That's how much one group estimates Illinois will receive if the federal stimulus package passes. While that figure has a lot of commas, it also gives plenty of people pause.
Here's a look at how the money may get spent.
New CTA train cars, faster rails. Road improvement projects. Metra overpasses plus a new station near Sox Park.
Those are just some of the projects that may get funded in the federal stimulus plan.
"We don't know yet, we don't know what the issues will be," said Mayor Daley.
ABC7 learned on Tuesday that a top aide to Mayor Daley recently met with President Obama's team about the prospects of using some of the stimulus money to pay off a good portion of the massive O'Hare modernization program.
"You have to find out what projects fit in it, if there are projects are ready to go, whether there are any projects ready to go. It becomes a federal project," said Daley.
Local governments are lining up with their hands out.

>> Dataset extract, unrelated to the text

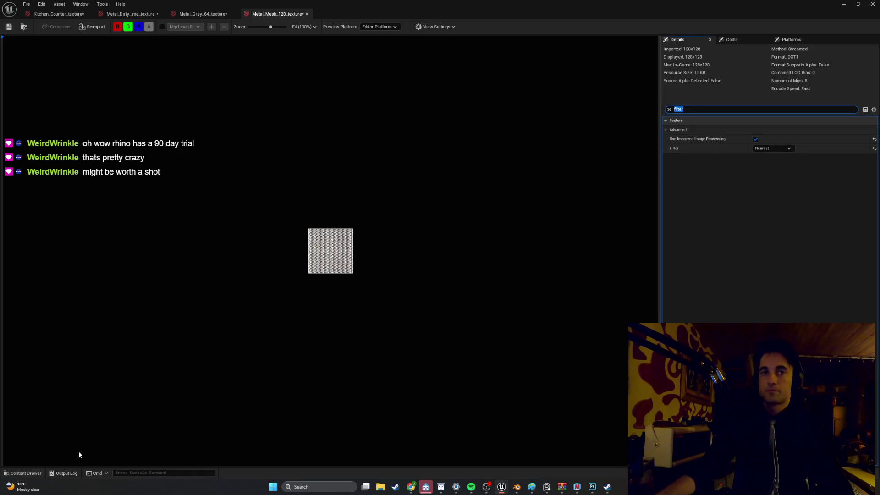
Step: Open Kitchen_Counter_texture_Mat in the material editor
click(31, 474)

Cook County says it has $581 million worth of projects that are ready to go. Kane County would like to spend nearly half that. Other suburban counties have more modest wish lists.

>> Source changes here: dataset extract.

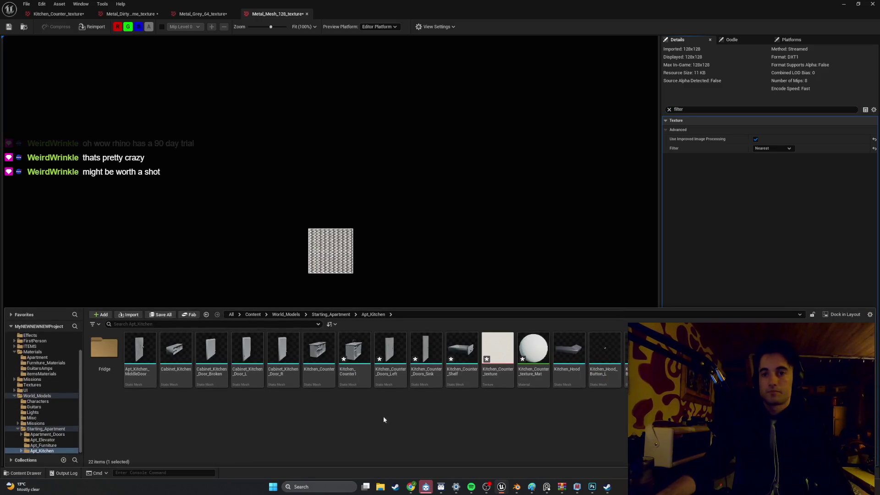
click(548, 348)
double_click(548, 348)
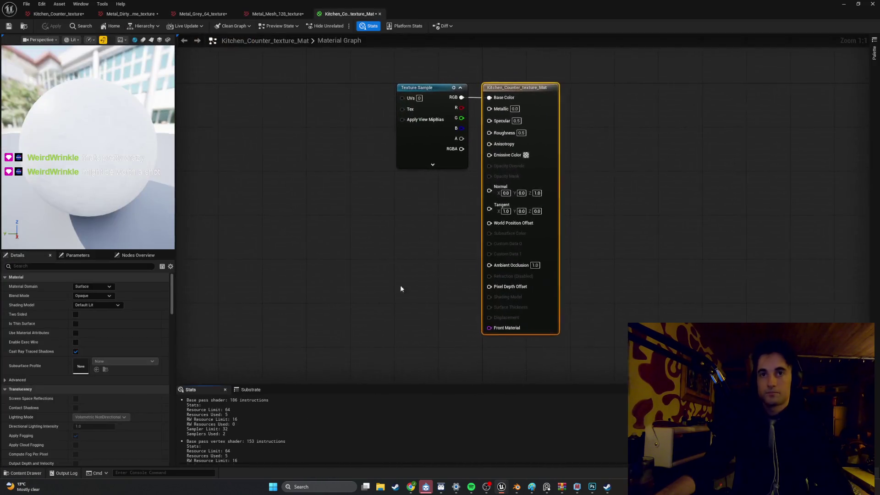
Step: Wire a TexCoord node into the counter material's texture UVs and save it
right_click(360, 210)
text(tex)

"The package that we're looking at would probably decrease unemployment in Illinois by about 200,000 people over the coming years," said Joshua Picker, Center for American Progress.
That may be true but many are questioning the urgency of some proposals.
In Chicago, there's talk the city might use money for its Green Alleys program which turns old tires into a permeable surface that reduces flooding.
The stimulus plan also included $75 million for programs like this one to train counselors to help people across the country stop smoking. Some have questioned how that creates jobs.
"This is a stimulus reform with an extra bonus in that it improves health. There should be no question that $75 million to smoking cessation would create jobs, probably 1500 jobs and help a lot of families," said Joel Africk, Respiratory Health Association of Chicago.
Late Tuesday morning, ABC7 was told that $75 million for smoking cessation got dropped from the stimulus bill. But the wheeling and dealing continues in Washington. Leaders at the city, state and county level will likely have some lee-way on how to spend some of the funds.